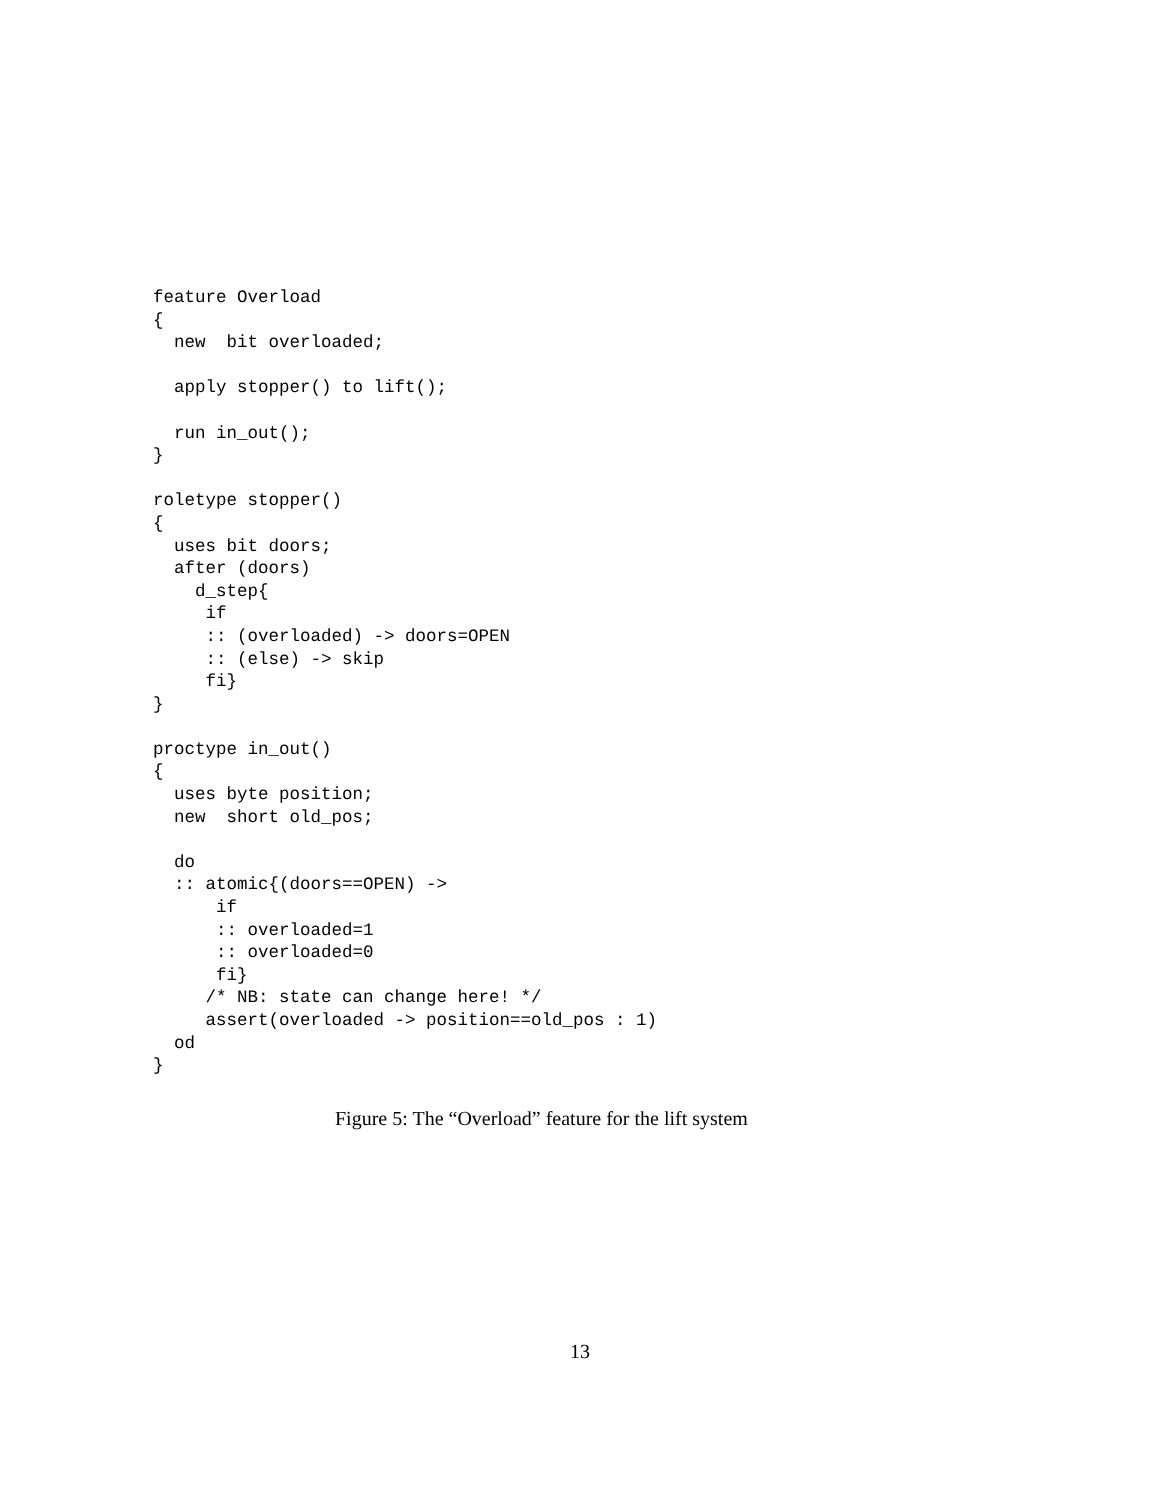feature Overload
{
  new  bit overloaded;

  apply stopper() to lift();

  run in_out();
}

roletype stopper()
{
  uses bit doors;
  after (doors)
    d_step{
     if
     :: (overloaded) -> doors=OPEN
     :: (else) -> skip
     fi}
}

proctype in_out()
{
  uses byte position;
  new  short old_pos;

  do
  :: atomic{(doors==OPEN) ->
      if
      :: overloaded=1
      :: overloaded=0
      fi}
     /* NB: state can change here! */
     assert(overloaded -> position==old_pos : 1)
  od
}
Figure 5: The “Overload” feature for the lift system
13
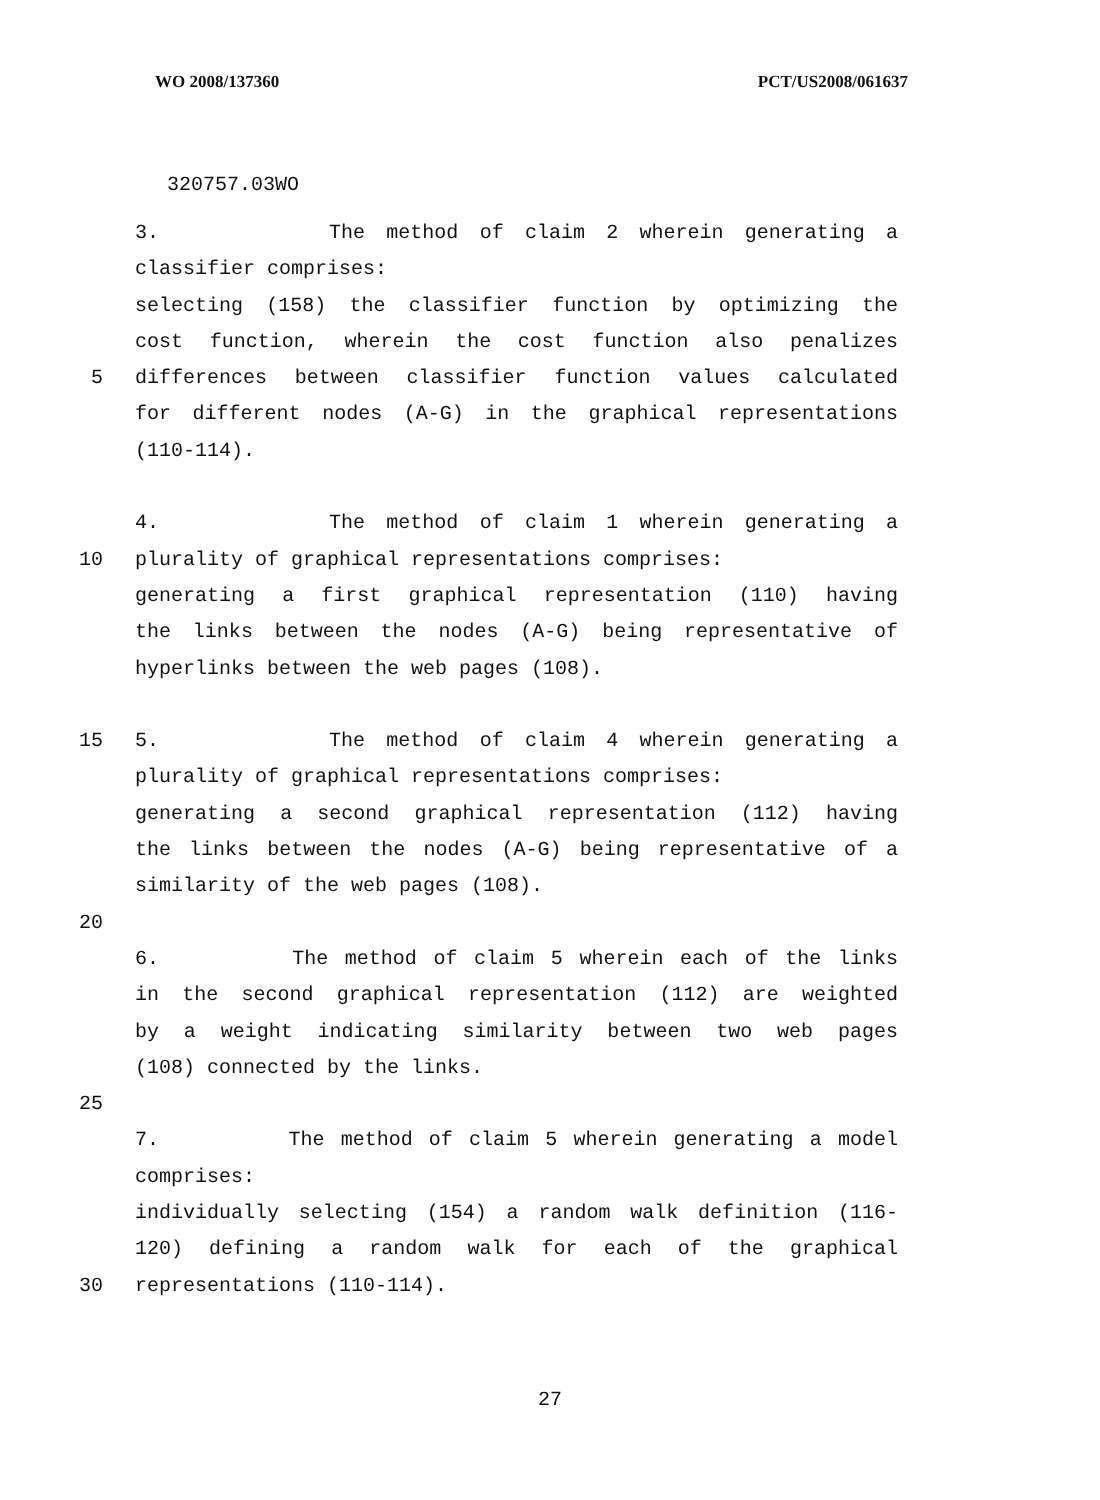WO 2008/137360 PCT/US2008/061637
320757.03WO
3. The method of claim 2 wherein generating a
classifier comprises:
selecting (158) the classifier function by optimizing the
cost function, wherein the cost function also penalizes
5 differences between classifier function values calculated
for different nodes (A-G) in the graphical representations
(110-114).
4. The method of claim 1 wherein generating a
10 plurality of graphical representations comprises:
generating a first graphical representation (110) having
the links between the nodes (A-G) being representative of
hyperlinks between the web pages (108).
15 5. The method of claim 4 wherein generating a
plurality of graphical representations comprises:
generating a second graphical representation (112) having
the links between the nodes (A-G) being representative of a
similarity of the web pages (108).
20
6. The method of claim 5 wherein each of the links
in the second graphical representation (112) are weighted
by a weight indicating similarity between two web pages
(108) connected by the links.
25
7. The method of claim 5 wherein generating a model
comprises:
individually selecting (154) a random walk definition (116-
120) defining a random walk for each of the graphical
30 representations (110-114).
27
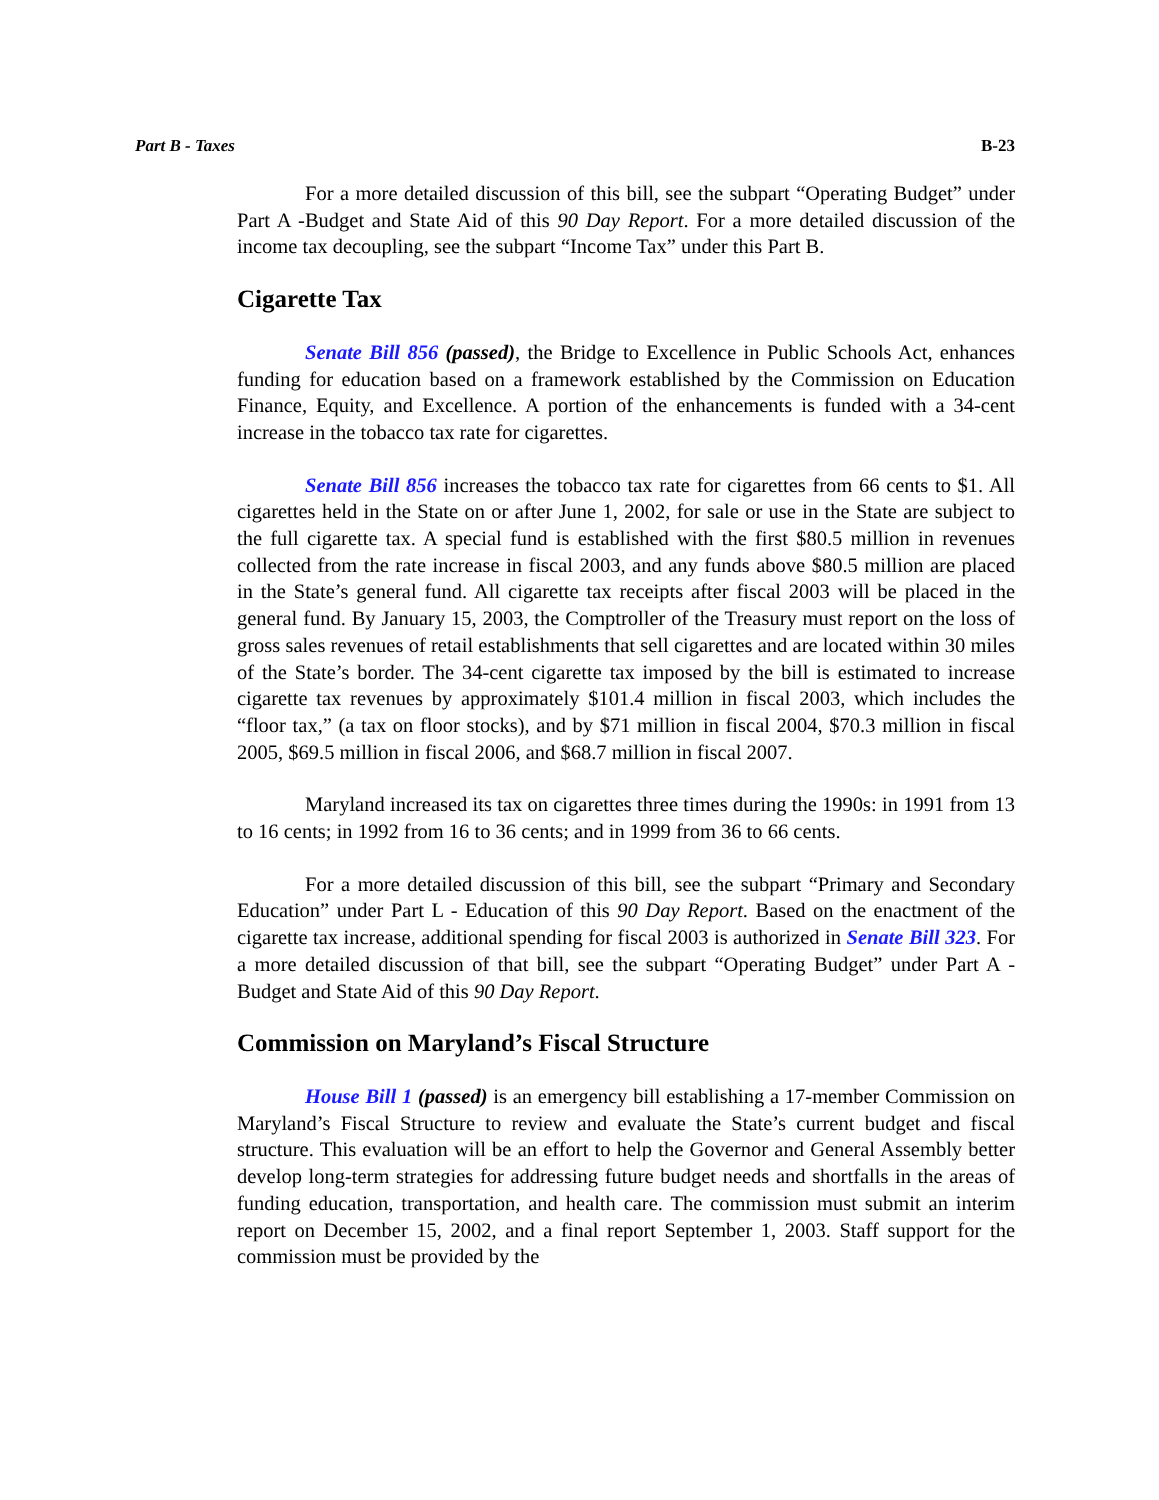Part B - Taxes B-23
For a more detailed discussion of this bill, see the subpart “Operating Budget” under Part A -Budget and State Aid of this 90 Day Report. For a more detailed discussion of the income tax decoupling, see the subpart “Income Tax” under this Part B.
Cigarette Tax
Senate Bill 856 (passed), the Bridge to Excellence in Public Schools Act, enhances funding for education based on a framework established by the Commission on Education Finance, Equity, and Excellence. A portion of the enhancements is funded with a 34-cent increase in the tobacco tax rate for cigarettes.
Senate Bill 856 increases the tobacco tax rate for cigarettes from 66 cents to $1. All cigarettes held in the State on or after June 1, 2002, for sale or use in the State are subject to the full cigarette tax. A special fund is established with the first $80.5 million in revenues collected from the rate increase in fiscal 2003, and any funds above $80.5 million are placed in the State’s general fund. All cigarette tax receipts after fiscal 2003 will be placed in the general fund. By January 15, 2003, the Comptroller of the Treasury must report on the loss of gross sales revenues of retail establishments that sell cigarettes and are located within 30 miles of the State’s border. The 34-cent cigarette tax imposed by the bill is estimated to increase cigarette tax revenues by approximately $101.4 million in fiscal 2003, which includes the “floor tax,” (a tax on floor stocks), and by $71 million in fiscal 2004, $70.3 million in fiscal 2005, $69.5 million in fiscal 2006, and $68.7 million in fiscal 2007.
Maryland increased its tax on cigarettes three times during the 1990s: in 1991 from 13 to 16 cents; in 1992 from 16 to 36 cents; and in 1999 from 36 to 66 cents.
For a more detailed discussion of this bill, see the subpart “Primary and Secondary Education” under Part L - Education of this 90 Day Report. Based on the enactment of the cigarette tax increase, additional spending for fiscal 2003 is authorized in Senate Bill 323. For a more detailed discussion of that bill, see the subpart “Operating Budget” under Part A - Budget and State Aid of this 90 Day Report.
Commission on Maryland’s Fiscal Structure
House Bill 1 (passed) is an emergency bill establishing a 17-member Commission on Maryland’s Fiscal Structure to review and evaluate the State’s current budget and fiscal structure. This evaluation will be an effort to help the Governor and General Assembly better develop long-term strategies for addressing future budget needs and shortfalls in the areas of funding education, transportation, and health care. The commission must submit an interim report on December 15, 2002, and a final report September 1, 2003. Staff support for the commission must be provided by the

══════════

Task statement >>
Without the pictures, set down the lines above from the line with "30 representations (110-114)." up to and including the line with "Senate Bill 856 (passed), the" exactly as they stand.

Answer >>
30 representations (110-114).
27
Part B - Taxes B-23
For a more detailed discussion of this bill, see the subpart “Operating Budget” under Part A -Budget and State Aid of this 90 Day Report. For a more detailed discussion of the income tax decoupling, see the subpart “Income Tax” under this Part B.
Cigarette Tax
Senate Bill 856 (passed), the Bridge to Excellence in Public Schools Act, enhances funding for education based on a framework established by the Commission on Education Finance, Equity, and Excellence. A portion of the enhancements is funded with a 34-cent increase in the tobacco tax rate for cigarettes.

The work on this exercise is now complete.